Dans Son infinie bonté, le Seigneur a fait en sorte que le Gange coule à travers l'univers entier, pour que tous puissent pratiquer leurs ablutions dans ce fleuve sacré et s'affranchir ainsi des suites du péché, qui sévit à chaque instant. Il existe, dans le monde, de nombreux fleuves capables d'évoquer chez ceux qui s'y baignent une certaine conscience de Dieu, mais le Gange est le plus important d'entre tous. En Inde, on trouve cinq rivières sacrées, mais le Cange l'emporte sur toutes les autres. En fait, le Gange et la Bhagavad-gita représentent les plus grandes sources de bonheur spirituel pour l'humanité, et les hommes d'intelligence peuvent y trouver refuge afin de retourner à Dieu, en leur demeure originelle. Sripada Sankaracarya a lui-même établi que celui qui possède ne serait-ce qu'une connaissance infime de la Bhagavad-gita et qui boit ne serait-ce que quelques gouttes du Gange, peut échapper au châtiment de Yamaraja.

VERSET 42

yac chraddhaya srutavatya ca bhaktya
sammrjyamane hrdaye vadhaya
jnanena vairagya-balena dhira
vrajema tat te nghri-saroja-pitham

TRADUCTION

Le simple fait d'entendre avec ferveur et dévotion ce qui a trait à Tes pieds pareils-au-lotus, et de méditer sur eux en notre coeur, nous donne aussitôt d'être éclairés dans le savoir, et ainsi, par la puissance du détachement, de trouver la paix. C'est donc dans le sanctuaire de Tes pieds pareils-au-lotus qu'il nous faut chercher refuge.

TENEUR ET PORTEE

Les merveilles opérées par une méditation fervente et dévotieuse sur les pieds pareils-au-lotus du Seigneur sont telles qu'aucune autre pratique n'y peut être comparée. Le mental des matérialistes est si troublé qu'il leur est pratiquement impossible de chercher la Vérité suprême par quelque discipline personnelle. Mais même de tels matérialistes, s'ils montrent un peu d'ardeur à entendre ce qui a trait au Nom, à la Renommée et aux Attributs spirituels et absolus du Seigneur, peuvent passer outre toute autre voie d'acquisition du savoir et du détachement. L'âme conditionnée se trouve attachée à la conception corporelle de son être, et vit ainsi dans l'ignorance. Or, le développement de la connaissance du moi entraîne le détachement à l'égard de toute affection matérielle, sans lequel le savoir n'a pas de sens réel. Le plus tenace de tous les attachements matériels est celui qui nous lie au plaisir de la chair, et tant que l'on est attaché à cette forme de jouissance, il faut savoir que l'on est dénué de connaissance, car le savoir véritable doit nécessairement entraîner le détachement. Telles sont les voies de la réalisation spirituelle. Ces deux éléments essentiels de la réalisation spirituelle, soit le savoir et le détachement, se manifestent très rapidement si l'on sert avec dévotion les pieds pareils-au-lotus du Seigneur. Le mot dhira est particulièrement important à cet égard. On qualifie, en effet, de dhira celui qui n'est pas troublé, même en présence d'une cause d'agitation. Sri Yamunacarya disait lui-même: "Depuis que mon coeur a été conquis par le service de dévotion offert à Sri Krsna, je ne peux même songer aux plaisirs charnels, et si ces pensées se présentent à mon esprit, j'en éprouve aussitôt un profond dégoût." Le dévot du Seigneur devient ainsi un dhira du plus haut niveau par le simple fait de méditer avec ferveur sur les pieds pareils-au-lotus du Seigneur.

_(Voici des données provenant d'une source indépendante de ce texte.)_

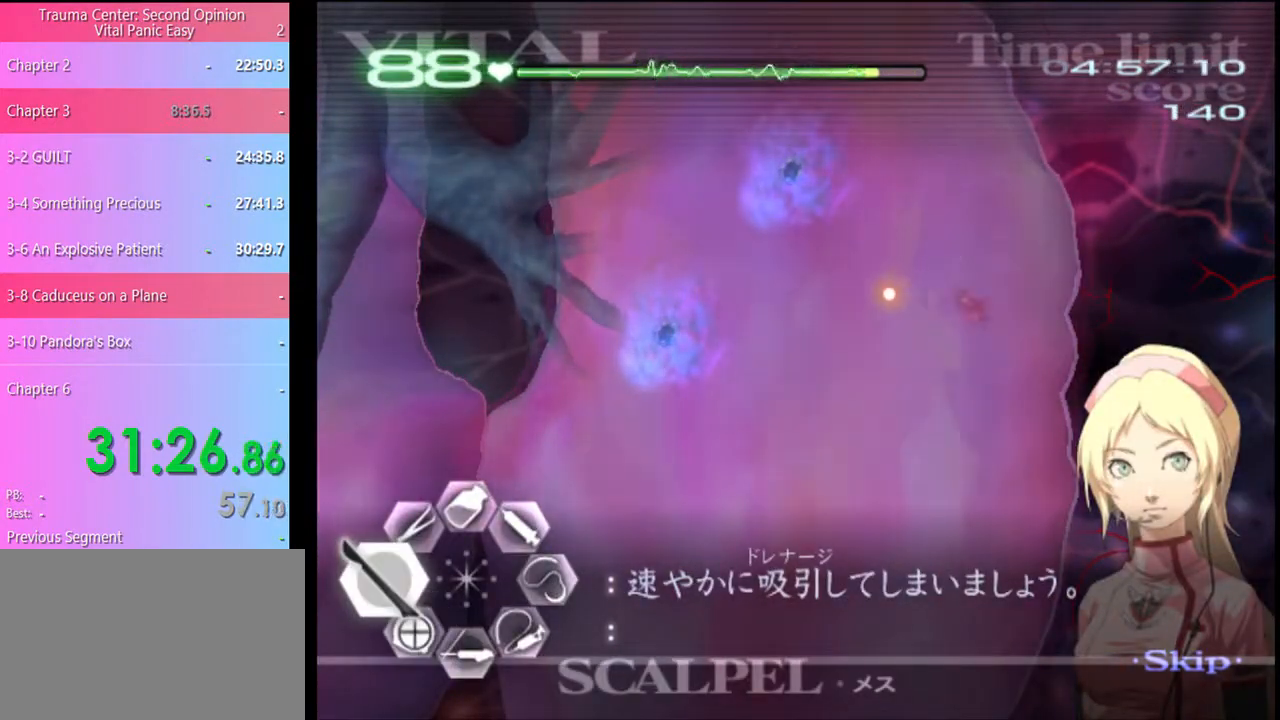
{"keys": ["a"], "mouse": [], "events": [[167, "mouse_left", "up"], [233, "s", "down"], [367, "mouse_left", "down"], [467, "mouse_left", "up"], [500, "s", "up"]]}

La pratique du service de dévotion demande que l'on soit initié par un maître spirituel authentique et que l'on suive ses instructions en ce qui concerne l'écoute des propos à la gloire du Seigneur. Et c'est précisément en entendant de ses lèvres ce qui se rapporte au Seigneur que l'on accepte un tel maître spirituel. Le développement du savoir et du détachement peut dès lors être perçu par le bhakta comme une expérience vécue. Sri Caitanya Mahaprabhu recommanda Lui-même avec force qu'on se livre ainsi à l'écoute des enseignements d'un bhakta autorisé, car il est possible, par cette méthode, d'obtenir le plus merveilleux des résultats, au-delà de ceux qu'offrent toutes les autres voies.

VERSET 43

visvasya janma-sthiti-samyamarthe
krtavatarasya padambujam te
vrajema sarve saranam yad isa
smrtam prayacchaty abhayam sva-pumsam

TRADUCTION

O Seigneur, Tu apparais en tant que divers avataras pour assurer la création, le maintien et la dissolution de la manifestation cosmique; aussi cherchons-nous tous refuge en Tes pieds pareils-au-lotus, qui toujours confèrent à Tes dévots le souvenir et le courage.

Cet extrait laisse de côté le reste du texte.